(TASK REQUIREMENTS):
a – Transcribe everything in the Wembley Halfway B Pool text from "Introduction" down to "the study area.".
b – Please restate every one of the chart analysis data entries word for word, leaving out the pictures.

(EXTRACTED TEXT):
——————————

Wembley Halfway B Pool – A Test Case for 3D Visualization Technology

Introduction

The Wembley Halfway B Pool is situated 20 km northwest of Grande Prairie, Alberta and was discovered in 1978. This Middle Triassic pool contains an oil leg with 23 x 106m³ inplace (145 MM barrels-in-place) and an associated gas cap with 5.7 x 109m³ in-place (204 bcf-in-place). The Halfway B Pool has produced for 14 years under primary depletion until PanCanadian implemented the first waterflood project over a portion of the oil leg in 1993. Since then, a number of waterflood projects and infill drilling programs have been selectively implemented over portions of the leg.

We will show how 3-D visualization has assisted in the waterflood project design by enabling cooperation between both the geological and geophysical datasets acquired in the study area.

——————————

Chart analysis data
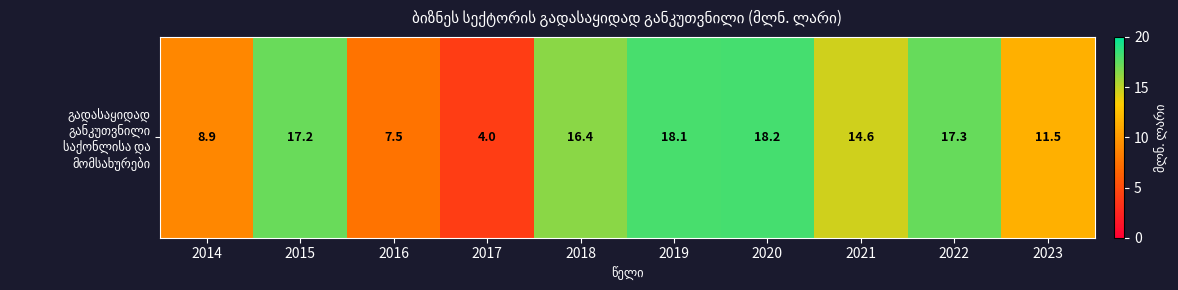

Rank the categories by value from lowest to highest.

2017, 2016, 2014, 2023, 2021, 2018, 2015, 2022, 2019, 2020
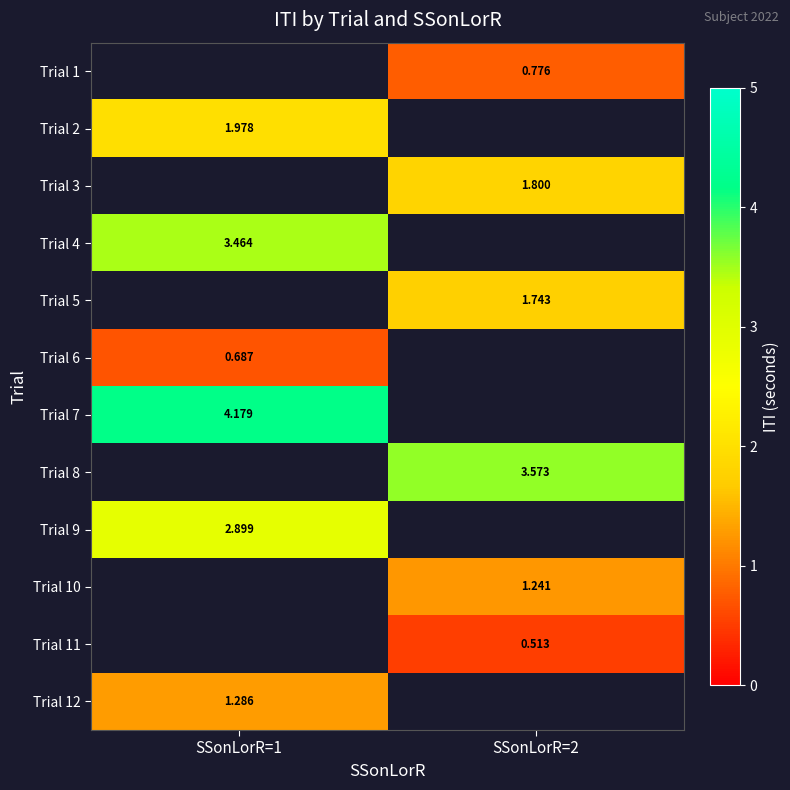

The Trial 3 series shows 1.8 at SSonLorR=2. True or false?

True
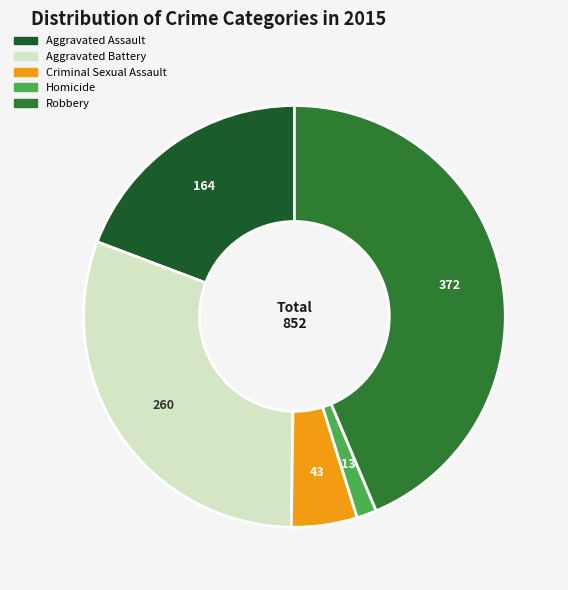

To the nearest percent, what is the average slice percentage?

20%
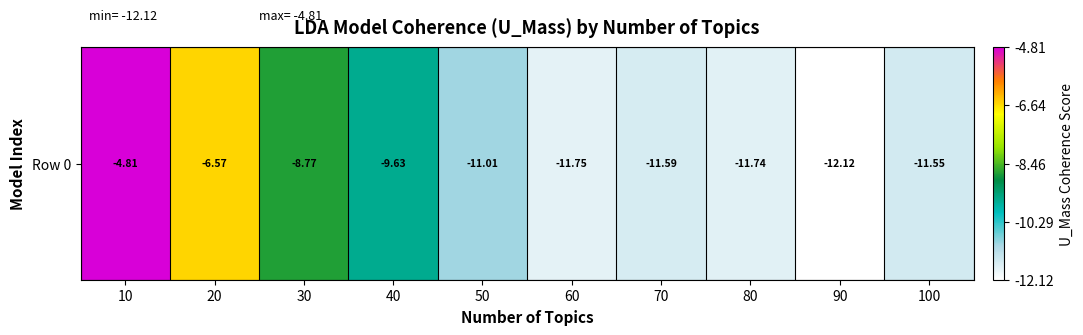

Count the number of values greater than -11.

4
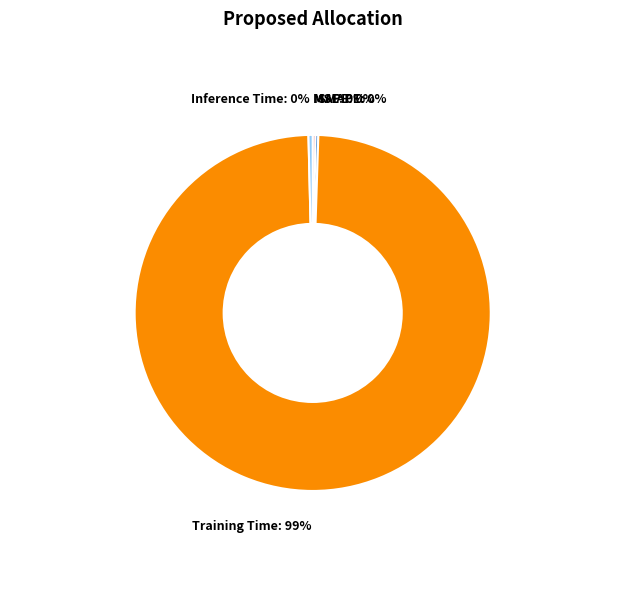

To the nearest percent, what is the average slice percentage?

20%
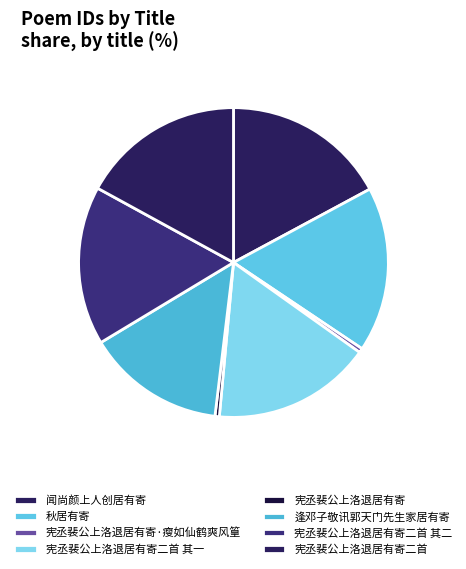

Count the number of slices in the pie.

8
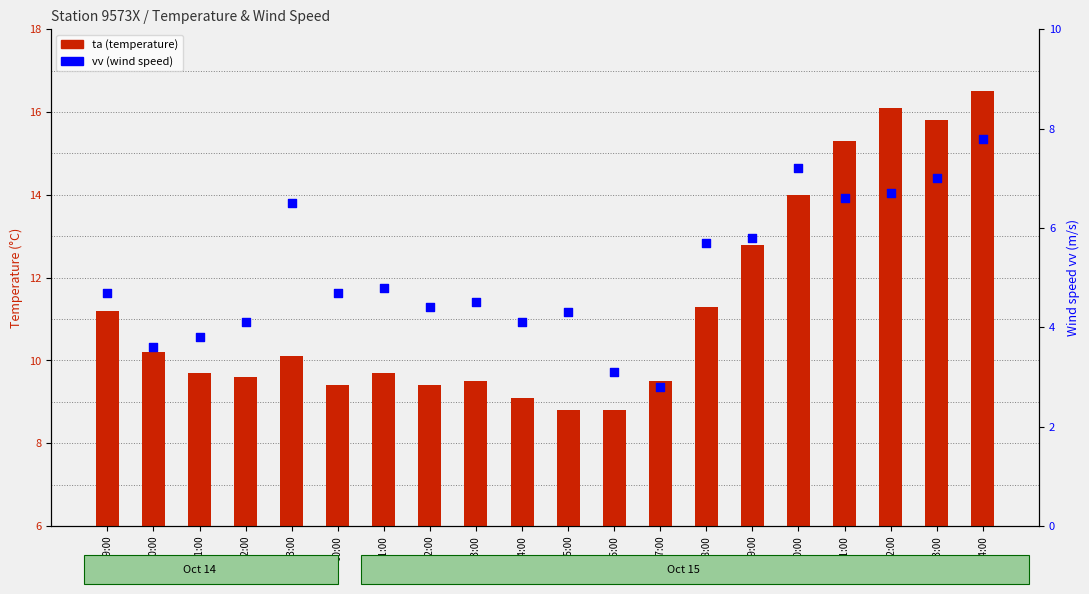

Which series has the widest spread of Y values?

ta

——————————

(EXERCISE RESPONSES):
a –
Introduction

The Wembley Halfway B Pool is situated 20 km northwest of Grande Prairie, Alberta and was discovered in 1978. This Middle Triassic pool contains an oil leg with 23 x 106m³ inplace (145 MM barrels-in-place) and an associated gas cap with 5.7 x 109m³ in-place (204 bcf-in-place). The Halfway B Pool has produced for 14 years under primary depletion until PanCanadian implemented the first waterflood project over a portion of the oil leg in 1993. Since then, a number of waterflood projects and infill drilling programs have been selectively implemented over portions of the leg.

We will show how 3-D visualization has assisted in the waterflood project design by enabling cooperation between both the geological and geophysical datasets acquired in the study area.

b –
Rank the categories by value from lowest to highest.

2017, 2016, 2014, 2023, 2021, 2018, 2015, 2022, 2019, 2020

The Trial 3 series shows 1.8 at SSonLorR=2. True or false?

True

To the nearest percent, what is the average slice percentage?

20%

Count the number of values greater than -11.

4

To the nearest percent, what is the average slice percentage?

20%

Count the number of slices in the pie.

8

Which series has the widest spread of Y values?

ta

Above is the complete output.